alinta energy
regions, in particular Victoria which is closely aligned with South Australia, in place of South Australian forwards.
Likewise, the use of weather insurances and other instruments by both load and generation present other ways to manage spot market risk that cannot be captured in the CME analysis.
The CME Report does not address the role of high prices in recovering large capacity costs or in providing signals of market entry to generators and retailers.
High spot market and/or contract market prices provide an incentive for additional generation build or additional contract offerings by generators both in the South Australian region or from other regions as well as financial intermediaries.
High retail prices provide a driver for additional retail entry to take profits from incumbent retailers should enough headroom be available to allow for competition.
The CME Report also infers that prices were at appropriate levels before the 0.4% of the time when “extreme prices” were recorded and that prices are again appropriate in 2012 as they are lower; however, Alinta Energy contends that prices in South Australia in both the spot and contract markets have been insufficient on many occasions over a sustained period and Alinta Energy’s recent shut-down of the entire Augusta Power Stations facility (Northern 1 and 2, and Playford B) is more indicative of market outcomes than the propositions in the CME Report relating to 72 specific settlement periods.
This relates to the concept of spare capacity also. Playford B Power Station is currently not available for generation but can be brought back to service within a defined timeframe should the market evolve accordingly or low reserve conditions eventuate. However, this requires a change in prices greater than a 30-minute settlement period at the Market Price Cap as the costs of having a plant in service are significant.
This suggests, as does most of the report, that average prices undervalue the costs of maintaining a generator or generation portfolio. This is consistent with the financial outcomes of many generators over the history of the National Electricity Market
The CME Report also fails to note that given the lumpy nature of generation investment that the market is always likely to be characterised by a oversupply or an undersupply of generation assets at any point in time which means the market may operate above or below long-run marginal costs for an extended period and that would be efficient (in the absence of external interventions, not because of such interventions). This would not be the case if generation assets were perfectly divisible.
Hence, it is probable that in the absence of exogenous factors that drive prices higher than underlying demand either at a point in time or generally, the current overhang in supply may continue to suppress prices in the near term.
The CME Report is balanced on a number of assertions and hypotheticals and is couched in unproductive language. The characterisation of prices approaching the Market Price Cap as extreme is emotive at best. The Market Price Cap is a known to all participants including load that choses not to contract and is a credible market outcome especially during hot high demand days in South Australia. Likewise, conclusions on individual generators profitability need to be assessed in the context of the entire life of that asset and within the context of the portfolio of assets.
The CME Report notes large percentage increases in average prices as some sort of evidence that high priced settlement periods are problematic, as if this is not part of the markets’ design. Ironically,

-=-=-

* Problem requirements
Write out every record verbatim.

* Exercise output
alinta energy
regions, in particular Victoria which is closely aligned with South Australia, in place of South Australian forwards.
Likewise, the use of weather insurances and other instruments by both load and generation present other ways to manage spot market risk that cannot be captured in the CME analysis.
The CME Report does not address the role of high prices in recovering large capacity costs or in providing signals of market entry to generators and retailers.
High spot market and/or contract market prices provide an incentive for additional generation build or additional contract offerings by generators both in the South Australian region or from other regions as well as financial intermediaries.
High retail prices provide a driver for additional retail entry to take profits from incumbent retailers should enough headroom be available to allow for competition.
The CME Report also infers that prices were at appropriate levels before the 0.4% of the time when “extreme prices” were recorded and that prices are again appropriate in 2012 as they are lower; however, Alinta Energy contends that prices in South Australia in both the spot and contract markets have been insufficient on many occasions over a sustained period and Alinta Energy’s recent shut-down of the entire Augusta Power Stations facility (Northern 1 and 2, and Playford B) is more indicative of market outcomes than the propositions in the CME Report relating to 72 specific settlement periods.
This relates to the concept of spare capacity also. Playford B Power Station is currently not available for generation but can be brought back to service within a defined timeframe should the market evolve accordingly or low reserve conditions eventuate. However, this requires a change in prices greater than a 30-minute settlement period at the Market Price Cap as the costs of having a plant in service are significant.
This suggests, as does most of the report, that average prices undervalue the costs of maintaining a generator or generation portfolio. This is consistent with the financial outcomes of many generators over the history of the National Electricity Market
The CME Report also fails to note that given the lumpy nature of generation investment that the market is always likely to be characterised by a oversupply or an undersupply of generation assets at any point in time which means the market may operate above or below long-run marginal costs for an extended period and that would be efficient (in the absence of external interventions, not because of such interventions). This would not be the case if generation assets were perfectly divisible.
Hence, it is probable that in the absence of exogenous factors that drive prices higher than underlying demand either at a point in time or generally, the current overhang in supply may continue to suppress prices in the near term.
The CME Report is balanced on a number of assertions and hypotheticals and is couched in unproductive language. The characterisation of prices approaching the Market Price Cap as extreme is emotive at best. The Market Price Cap is a known to all participants including load that choses not to contract and is a credible market outcome especially during hot high demand days in South Australia. Likewise, conclusions on individual generators profitability need to be assessed in the context of the entire life of that asset and within the context of the portfolio of assets.
The CME Report notes large percentage increases in average prices as some sort of evidence that high priced settlement periods are problematic, as if this is not part of the markets’ design. Ironically,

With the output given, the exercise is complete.